[Image and design file data]
= = =

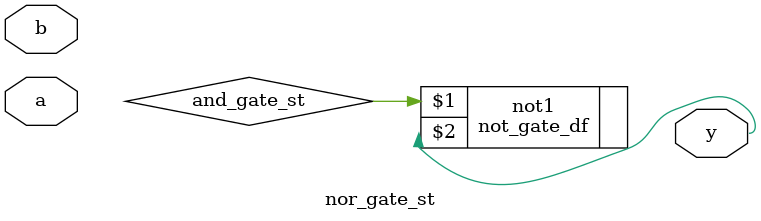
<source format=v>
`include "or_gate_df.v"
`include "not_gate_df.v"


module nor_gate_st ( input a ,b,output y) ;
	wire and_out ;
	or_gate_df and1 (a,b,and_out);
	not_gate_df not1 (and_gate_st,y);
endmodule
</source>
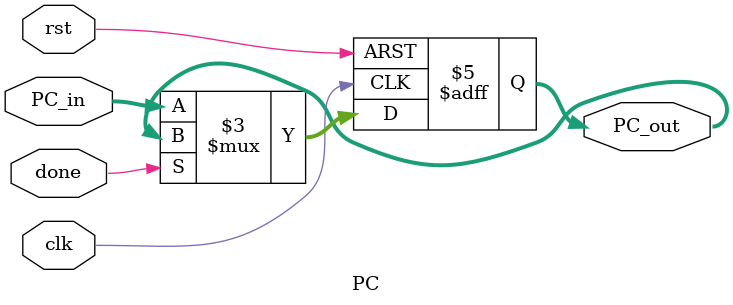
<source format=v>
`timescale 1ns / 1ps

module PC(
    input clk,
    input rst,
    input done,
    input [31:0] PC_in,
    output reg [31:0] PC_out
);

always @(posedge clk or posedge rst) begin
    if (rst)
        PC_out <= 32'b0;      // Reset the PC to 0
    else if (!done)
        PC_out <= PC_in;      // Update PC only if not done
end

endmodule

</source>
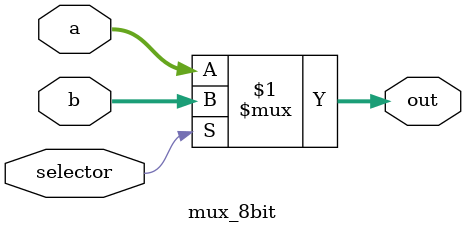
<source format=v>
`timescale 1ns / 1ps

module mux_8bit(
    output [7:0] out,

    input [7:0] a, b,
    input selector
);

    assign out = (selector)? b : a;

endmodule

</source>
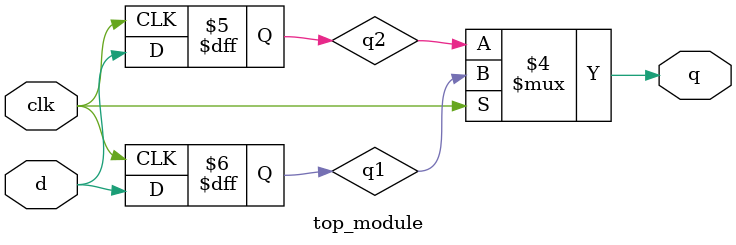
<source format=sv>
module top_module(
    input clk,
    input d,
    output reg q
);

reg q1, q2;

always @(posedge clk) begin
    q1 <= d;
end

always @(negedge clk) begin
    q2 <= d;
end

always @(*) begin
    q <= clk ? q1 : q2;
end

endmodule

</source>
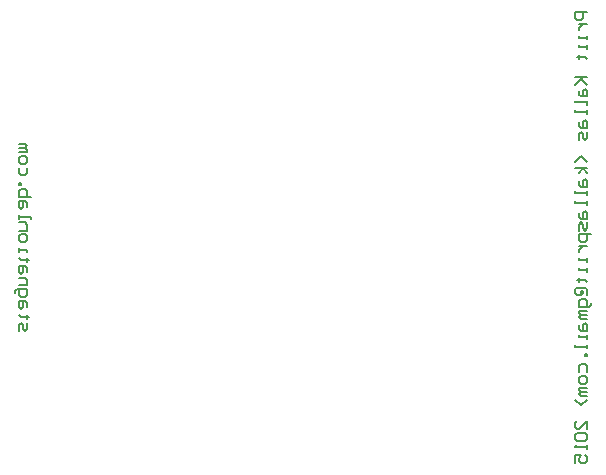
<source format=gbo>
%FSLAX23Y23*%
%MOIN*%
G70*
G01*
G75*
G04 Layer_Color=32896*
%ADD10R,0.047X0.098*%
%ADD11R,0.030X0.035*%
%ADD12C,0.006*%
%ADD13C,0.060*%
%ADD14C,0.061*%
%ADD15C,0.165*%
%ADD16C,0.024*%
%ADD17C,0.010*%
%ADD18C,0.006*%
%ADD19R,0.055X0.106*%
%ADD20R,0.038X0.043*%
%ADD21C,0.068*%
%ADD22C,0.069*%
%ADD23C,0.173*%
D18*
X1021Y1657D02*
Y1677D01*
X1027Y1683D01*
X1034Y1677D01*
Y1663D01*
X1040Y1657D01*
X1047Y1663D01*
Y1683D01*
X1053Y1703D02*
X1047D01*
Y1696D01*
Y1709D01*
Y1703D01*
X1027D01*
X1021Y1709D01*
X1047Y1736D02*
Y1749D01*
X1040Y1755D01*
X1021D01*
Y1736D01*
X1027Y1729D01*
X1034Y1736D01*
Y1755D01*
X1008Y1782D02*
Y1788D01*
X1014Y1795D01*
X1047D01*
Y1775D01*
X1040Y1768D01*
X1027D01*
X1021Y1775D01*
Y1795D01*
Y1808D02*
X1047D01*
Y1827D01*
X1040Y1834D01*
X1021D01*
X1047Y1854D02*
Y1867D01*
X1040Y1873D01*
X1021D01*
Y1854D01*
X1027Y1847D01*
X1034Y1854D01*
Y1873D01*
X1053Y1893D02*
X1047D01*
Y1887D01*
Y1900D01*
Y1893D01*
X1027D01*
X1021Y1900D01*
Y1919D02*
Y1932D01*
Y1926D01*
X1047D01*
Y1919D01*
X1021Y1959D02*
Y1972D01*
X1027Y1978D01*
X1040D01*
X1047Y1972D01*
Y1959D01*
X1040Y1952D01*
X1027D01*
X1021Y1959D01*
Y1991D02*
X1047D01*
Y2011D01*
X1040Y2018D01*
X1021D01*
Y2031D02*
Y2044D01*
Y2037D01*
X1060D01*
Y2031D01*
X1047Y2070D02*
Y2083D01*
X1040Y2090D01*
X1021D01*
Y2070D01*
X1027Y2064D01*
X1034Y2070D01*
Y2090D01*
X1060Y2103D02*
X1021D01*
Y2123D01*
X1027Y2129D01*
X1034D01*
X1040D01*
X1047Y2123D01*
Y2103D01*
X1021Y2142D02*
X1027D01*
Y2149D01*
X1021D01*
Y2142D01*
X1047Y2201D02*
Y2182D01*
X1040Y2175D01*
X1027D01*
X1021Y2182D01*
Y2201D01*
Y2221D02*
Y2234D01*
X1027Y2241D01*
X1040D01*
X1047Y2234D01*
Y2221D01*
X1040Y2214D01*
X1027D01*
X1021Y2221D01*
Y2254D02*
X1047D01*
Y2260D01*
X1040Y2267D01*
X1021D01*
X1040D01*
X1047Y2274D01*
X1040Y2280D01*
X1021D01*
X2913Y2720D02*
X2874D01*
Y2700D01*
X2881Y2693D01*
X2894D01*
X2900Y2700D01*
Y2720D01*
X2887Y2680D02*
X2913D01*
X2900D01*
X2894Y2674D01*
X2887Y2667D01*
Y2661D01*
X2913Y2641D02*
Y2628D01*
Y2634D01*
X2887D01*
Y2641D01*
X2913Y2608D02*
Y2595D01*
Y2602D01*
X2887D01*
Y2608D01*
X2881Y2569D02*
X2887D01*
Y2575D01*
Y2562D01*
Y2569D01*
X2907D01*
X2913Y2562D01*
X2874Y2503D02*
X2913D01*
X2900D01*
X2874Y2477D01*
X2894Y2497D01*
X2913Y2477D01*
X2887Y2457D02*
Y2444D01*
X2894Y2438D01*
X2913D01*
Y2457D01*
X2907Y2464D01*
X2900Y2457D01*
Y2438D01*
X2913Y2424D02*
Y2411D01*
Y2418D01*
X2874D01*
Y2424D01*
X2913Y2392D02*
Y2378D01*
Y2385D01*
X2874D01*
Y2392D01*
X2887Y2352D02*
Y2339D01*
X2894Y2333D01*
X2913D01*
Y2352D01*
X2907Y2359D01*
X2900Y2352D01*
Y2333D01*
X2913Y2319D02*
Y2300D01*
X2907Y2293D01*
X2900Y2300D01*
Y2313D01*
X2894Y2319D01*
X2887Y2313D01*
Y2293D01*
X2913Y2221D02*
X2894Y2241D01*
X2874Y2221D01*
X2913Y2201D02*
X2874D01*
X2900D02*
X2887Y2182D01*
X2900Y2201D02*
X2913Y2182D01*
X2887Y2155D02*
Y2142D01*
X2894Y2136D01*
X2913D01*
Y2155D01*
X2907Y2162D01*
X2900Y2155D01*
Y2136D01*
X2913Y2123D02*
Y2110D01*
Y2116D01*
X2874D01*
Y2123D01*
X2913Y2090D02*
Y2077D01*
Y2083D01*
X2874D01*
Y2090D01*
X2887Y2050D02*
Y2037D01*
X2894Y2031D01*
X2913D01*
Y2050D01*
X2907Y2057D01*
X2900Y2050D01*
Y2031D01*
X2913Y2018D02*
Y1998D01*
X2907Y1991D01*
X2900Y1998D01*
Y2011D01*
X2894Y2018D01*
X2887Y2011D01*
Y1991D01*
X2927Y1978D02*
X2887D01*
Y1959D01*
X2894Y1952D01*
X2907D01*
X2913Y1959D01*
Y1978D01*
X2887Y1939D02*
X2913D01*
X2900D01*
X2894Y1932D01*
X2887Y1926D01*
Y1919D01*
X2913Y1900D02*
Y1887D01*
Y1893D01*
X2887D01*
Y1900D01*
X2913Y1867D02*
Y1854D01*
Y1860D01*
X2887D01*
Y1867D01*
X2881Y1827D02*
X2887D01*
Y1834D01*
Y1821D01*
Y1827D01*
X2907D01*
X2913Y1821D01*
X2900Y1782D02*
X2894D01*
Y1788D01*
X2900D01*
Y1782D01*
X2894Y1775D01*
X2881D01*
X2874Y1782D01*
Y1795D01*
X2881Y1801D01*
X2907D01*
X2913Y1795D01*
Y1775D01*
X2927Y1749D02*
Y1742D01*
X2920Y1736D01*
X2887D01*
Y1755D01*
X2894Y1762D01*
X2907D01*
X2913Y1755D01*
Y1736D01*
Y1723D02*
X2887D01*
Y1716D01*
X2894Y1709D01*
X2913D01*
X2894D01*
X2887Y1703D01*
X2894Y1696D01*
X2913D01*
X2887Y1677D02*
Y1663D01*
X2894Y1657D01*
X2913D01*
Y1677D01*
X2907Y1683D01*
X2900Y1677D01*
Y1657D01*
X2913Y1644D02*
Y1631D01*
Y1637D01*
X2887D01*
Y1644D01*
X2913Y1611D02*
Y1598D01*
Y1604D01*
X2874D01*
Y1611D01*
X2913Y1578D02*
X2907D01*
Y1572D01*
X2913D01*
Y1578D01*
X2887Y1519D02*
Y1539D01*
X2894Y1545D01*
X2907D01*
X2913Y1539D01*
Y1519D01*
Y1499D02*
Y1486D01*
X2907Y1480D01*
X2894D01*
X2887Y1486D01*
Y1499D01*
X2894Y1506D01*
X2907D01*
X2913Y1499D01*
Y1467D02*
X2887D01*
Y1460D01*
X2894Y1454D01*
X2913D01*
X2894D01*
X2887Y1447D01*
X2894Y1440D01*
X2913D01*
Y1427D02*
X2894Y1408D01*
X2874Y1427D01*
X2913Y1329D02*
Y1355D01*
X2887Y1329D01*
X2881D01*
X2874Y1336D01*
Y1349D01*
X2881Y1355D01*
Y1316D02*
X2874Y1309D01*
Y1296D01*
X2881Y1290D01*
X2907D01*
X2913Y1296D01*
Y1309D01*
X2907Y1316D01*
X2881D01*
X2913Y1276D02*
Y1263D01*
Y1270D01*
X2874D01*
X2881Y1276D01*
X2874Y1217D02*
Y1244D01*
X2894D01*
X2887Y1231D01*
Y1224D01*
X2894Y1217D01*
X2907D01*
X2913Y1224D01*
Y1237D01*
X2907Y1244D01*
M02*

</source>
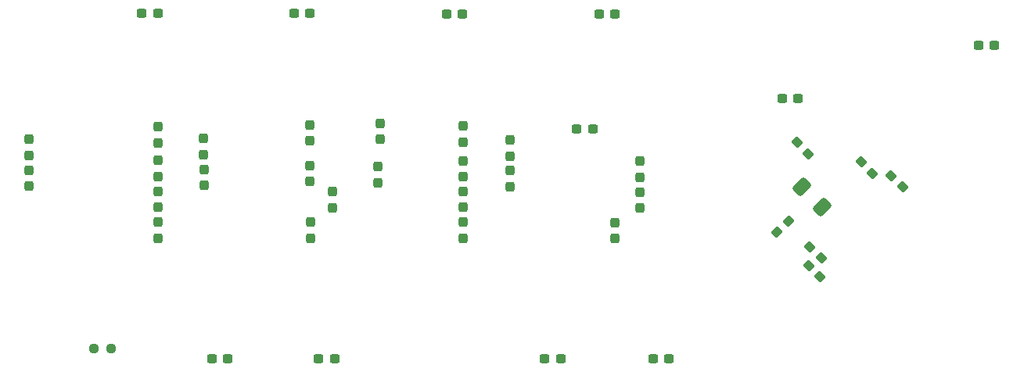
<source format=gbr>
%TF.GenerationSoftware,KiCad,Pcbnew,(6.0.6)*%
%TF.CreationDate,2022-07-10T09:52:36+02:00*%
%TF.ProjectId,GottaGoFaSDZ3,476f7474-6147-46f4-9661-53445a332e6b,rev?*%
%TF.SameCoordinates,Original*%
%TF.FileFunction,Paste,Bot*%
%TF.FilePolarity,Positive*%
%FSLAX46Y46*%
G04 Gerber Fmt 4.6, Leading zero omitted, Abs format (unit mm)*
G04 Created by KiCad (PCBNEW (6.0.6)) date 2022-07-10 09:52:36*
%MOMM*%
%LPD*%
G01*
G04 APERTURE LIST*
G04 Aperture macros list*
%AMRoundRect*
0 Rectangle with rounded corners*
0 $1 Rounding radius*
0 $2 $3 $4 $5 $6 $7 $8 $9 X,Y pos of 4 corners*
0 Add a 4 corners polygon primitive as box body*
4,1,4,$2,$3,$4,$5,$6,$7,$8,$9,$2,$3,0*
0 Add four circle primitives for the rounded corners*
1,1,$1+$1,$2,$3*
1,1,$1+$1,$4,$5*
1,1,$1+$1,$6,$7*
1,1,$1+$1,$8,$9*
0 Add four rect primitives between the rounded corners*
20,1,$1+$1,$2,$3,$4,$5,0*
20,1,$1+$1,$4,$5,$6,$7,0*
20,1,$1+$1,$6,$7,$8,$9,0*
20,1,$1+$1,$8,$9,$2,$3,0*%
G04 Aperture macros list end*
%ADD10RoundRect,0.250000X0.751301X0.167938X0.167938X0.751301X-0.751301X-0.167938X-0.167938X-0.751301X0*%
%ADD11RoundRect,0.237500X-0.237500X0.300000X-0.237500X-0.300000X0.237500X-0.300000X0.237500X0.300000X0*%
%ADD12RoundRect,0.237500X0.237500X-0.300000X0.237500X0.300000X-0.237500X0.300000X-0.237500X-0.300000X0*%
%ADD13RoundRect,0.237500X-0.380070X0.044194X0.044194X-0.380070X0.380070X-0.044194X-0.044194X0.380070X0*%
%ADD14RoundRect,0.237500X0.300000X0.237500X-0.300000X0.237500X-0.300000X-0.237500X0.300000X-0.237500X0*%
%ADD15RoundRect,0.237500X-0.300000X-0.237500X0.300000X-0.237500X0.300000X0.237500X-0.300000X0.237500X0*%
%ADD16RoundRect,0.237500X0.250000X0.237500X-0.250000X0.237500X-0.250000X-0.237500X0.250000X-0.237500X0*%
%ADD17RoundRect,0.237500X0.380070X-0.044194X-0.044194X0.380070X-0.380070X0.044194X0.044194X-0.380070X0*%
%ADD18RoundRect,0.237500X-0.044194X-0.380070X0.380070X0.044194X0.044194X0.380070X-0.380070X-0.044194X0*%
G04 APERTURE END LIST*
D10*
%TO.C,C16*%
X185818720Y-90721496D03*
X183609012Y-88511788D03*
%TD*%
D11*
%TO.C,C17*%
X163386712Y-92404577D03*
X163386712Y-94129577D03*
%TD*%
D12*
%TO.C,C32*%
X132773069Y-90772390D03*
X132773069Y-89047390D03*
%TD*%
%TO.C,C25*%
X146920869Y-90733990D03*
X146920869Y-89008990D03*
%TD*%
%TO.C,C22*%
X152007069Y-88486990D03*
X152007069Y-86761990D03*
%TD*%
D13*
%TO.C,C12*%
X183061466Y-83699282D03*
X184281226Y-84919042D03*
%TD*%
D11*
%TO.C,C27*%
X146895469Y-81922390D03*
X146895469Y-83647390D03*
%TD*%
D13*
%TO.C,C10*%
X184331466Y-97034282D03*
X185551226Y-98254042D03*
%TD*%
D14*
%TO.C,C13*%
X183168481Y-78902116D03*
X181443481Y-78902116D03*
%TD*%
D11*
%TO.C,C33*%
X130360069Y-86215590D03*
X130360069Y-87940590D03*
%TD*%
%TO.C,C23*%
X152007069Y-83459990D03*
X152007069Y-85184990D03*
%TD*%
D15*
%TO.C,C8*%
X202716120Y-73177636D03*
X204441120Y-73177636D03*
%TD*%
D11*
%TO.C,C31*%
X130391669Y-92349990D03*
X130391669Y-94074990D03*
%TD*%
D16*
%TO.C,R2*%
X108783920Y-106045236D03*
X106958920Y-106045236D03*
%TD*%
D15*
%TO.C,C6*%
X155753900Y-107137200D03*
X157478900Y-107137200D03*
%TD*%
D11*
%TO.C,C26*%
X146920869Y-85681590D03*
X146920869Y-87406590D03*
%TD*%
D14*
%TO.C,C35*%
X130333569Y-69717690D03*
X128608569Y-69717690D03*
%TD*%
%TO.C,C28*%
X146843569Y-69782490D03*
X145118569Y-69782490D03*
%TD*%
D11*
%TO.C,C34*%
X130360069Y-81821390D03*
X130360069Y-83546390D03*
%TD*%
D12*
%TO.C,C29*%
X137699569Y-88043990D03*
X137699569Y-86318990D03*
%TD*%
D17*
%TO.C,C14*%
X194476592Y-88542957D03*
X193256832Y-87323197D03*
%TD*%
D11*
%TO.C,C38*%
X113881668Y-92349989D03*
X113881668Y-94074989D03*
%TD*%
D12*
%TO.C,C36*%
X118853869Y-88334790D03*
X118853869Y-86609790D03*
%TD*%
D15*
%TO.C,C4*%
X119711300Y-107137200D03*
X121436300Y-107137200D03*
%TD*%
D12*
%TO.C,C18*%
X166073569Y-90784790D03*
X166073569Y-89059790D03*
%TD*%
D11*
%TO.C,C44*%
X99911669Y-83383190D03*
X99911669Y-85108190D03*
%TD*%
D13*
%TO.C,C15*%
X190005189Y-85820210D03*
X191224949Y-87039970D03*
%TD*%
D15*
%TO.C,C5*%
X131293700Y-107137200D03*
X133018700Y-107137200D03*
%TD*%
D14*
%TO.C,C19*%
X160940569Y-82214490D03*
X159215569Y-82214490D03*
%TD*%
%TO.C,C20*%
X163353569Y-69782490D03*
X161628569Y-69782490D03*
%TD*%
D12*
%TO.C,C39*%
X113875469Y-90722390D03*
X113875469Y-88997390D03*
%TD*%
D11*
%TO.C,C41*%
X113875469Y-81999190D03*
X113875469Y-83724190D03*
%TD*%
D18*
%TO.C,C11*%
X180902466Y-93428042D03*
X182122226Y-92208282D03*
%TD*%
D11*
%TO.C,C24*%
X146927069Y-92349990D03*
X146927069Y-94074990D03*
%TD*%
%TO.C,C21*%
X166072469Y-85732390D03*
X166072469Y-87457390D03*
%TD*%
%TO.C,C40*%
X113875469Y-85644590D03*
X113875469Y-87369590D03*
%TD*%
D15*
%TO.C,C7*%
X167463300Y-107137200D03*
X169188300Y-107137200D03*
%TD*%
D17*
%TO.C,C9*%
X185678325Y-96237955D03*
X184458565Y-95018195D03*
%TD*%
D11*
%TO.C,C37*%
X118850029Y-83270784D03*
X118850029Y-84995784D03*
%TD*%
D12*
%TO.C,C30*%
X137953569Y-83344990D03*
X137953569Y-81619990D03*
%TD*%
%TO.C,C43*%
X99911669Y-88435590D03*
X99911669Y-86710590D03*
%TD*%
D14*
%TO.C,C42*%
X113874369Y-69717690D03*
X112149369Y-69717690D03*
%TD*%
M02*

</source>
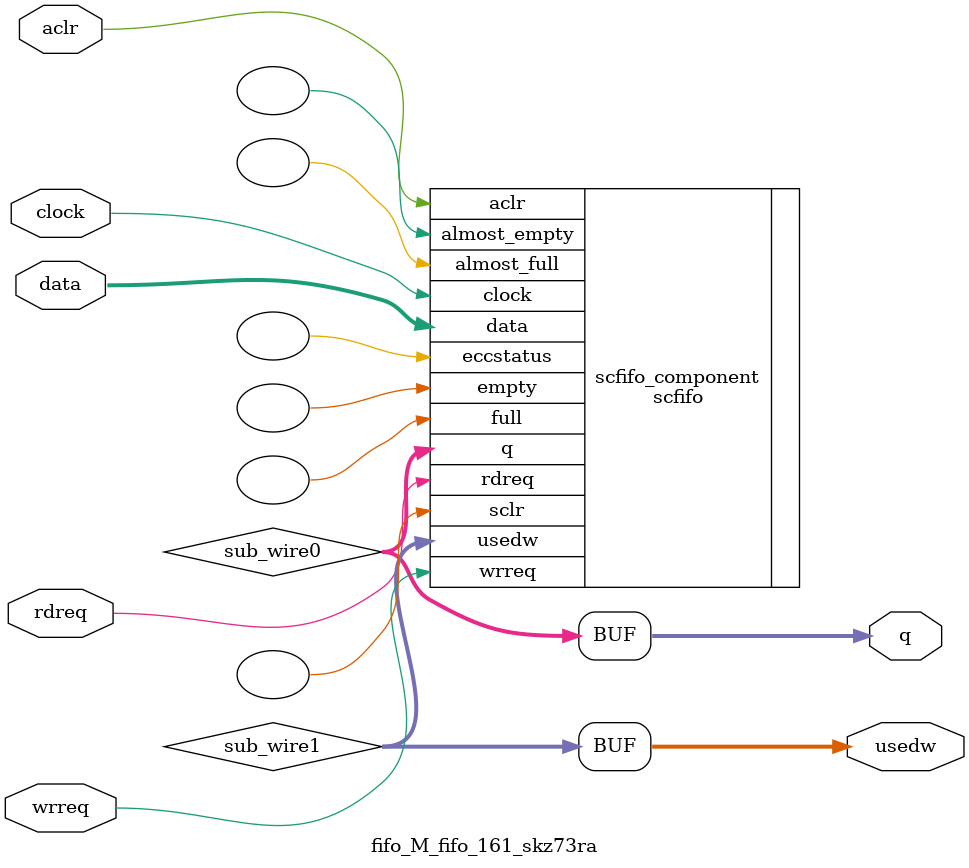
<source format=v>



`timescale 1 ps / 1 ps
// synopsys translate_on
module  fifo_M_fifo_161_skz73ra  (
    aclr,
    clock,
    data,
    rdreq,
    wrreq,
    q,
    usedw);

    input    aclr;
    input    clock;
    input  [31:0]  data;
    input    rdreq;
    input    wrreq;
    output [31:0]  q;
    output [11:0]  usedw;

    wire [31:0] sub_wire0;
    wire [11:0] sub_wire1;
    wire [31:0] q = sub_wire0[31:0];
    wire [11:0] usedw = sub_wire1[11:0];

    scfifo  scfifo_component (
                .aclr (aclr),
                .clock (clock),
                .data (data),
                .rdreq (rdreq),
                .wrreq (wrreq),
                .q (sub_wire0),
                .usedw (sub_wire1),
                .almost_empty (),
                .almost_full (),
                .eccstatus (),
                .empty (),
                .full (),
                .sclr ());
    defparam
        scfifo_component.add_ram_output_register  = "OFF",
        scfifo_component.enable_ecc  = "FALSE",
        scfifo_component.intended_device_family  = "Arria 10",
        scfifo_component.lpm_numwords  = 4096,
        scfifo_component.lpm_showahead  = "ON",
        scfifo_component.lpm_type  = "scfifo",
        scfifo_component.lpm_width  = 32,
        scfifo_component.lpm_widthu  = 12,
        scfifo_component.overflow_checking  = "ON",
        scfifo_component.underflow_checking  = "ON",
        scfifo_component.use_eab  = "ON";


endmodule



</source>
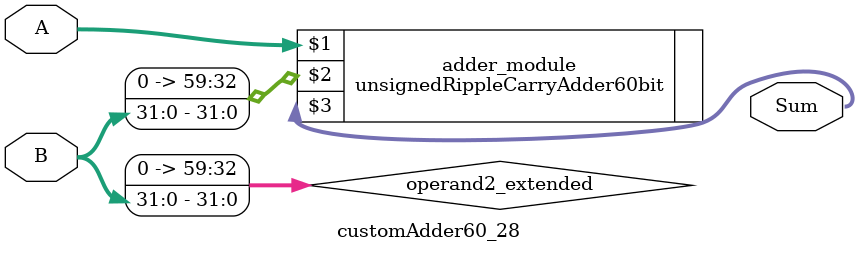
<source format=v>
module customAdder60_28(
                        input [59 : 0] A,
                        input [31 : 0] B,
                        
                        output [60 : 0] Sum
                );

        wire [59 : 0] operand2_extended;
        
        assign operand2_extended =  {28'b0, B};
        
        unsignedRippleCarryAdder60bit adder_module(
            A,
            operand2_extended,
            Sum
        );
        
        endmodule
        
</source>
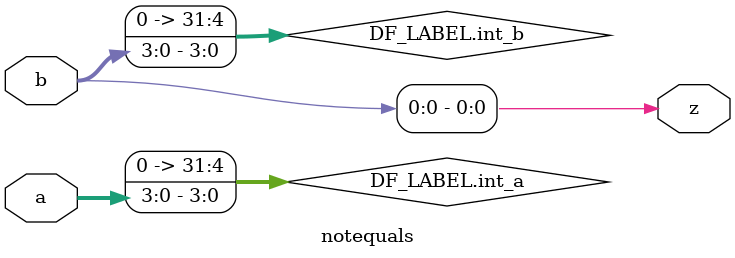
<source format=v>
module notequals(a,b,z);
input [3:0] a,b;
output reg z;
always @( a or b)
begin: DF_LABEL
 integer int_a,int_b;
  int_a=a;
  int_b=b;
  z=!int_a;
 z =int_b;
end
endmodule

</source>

= = =

*What is expected*:
Copy nothing but the lines from the top of the data down to the line containing "X1053Y1703D02*", and leave the pictures out.

*Written solution*:
<source format=v>
`include "or_gate_df.v"
`include "not_gate_df.v"


module nor_gate_st ( input a ,b,output y) ;
	wire and_out ;
	or_gate_df and1 (a,b,and_out);
	not_gate_df not1 (and_gate_st,y);
endmodule
</source>
<source format=v>
`timescale 1ns / 1ps

module PC(
    input clk,
    input rst,
    input done,
    input [31:0] PC_in,
    output reg [31:0] PC_out
);

always @(posedge clk or posedge rst) begin
    if (rst)
        PC_out <= 32'b0;      // Reset the PC to 0
    else if (!done)
        PC_out <= PC_in;      // Update PC only if not done
end

endmodule

</source>
<source format=v>
`timescale 1ns / 1ps

module mux_8bit(
    output [7:0] out,

    input [7:0] a, b,
    input selector
);

    assign out = (selector)? b : a;

endmodule

</source>
<source format=sv>
module top_module(
    input clk,
    input d,
    output reg q
);

reg q1, q2;

always @(posedge clk) begin
    q1 <= d;
end

always @(negedge clk) begin
    q2 <= d;
end

always @(*) begin
    q <= clk ? q1 : q2;
end

endmodule

</source>
<source format=gbo>
%FSLAX23Y23*%
%MOIN*%
G70*
G01*
G75*
G04 Layer_Color=32896*
%ADD10R,0.047X0.098*%
%ADD11R,0.030X0.035*%
%ADD12C,0.006*%
%ADD13C,0.060*%
%ADD14C,0.061*%
%ADD15C,0.165*%
%ADD16C,0.024*%
%ADD17C,0.010*%
%ADD18C,0.006*%
%ADD19R,0.055X0.106*%
%ADD20R,0.038X0.043*%
%ADD21C,0.068*%
%ADD22C,0.069*%
%ADD23C,0.173*%
D18*
X1021Y1657D02*
Y1677D01*
X1027Y1683D01*
X1034Y1677D01*
Y1663D01*
X1040Y1657D01*
X1047Y1663D01*
Y1683D01*
X1053Y1703D02*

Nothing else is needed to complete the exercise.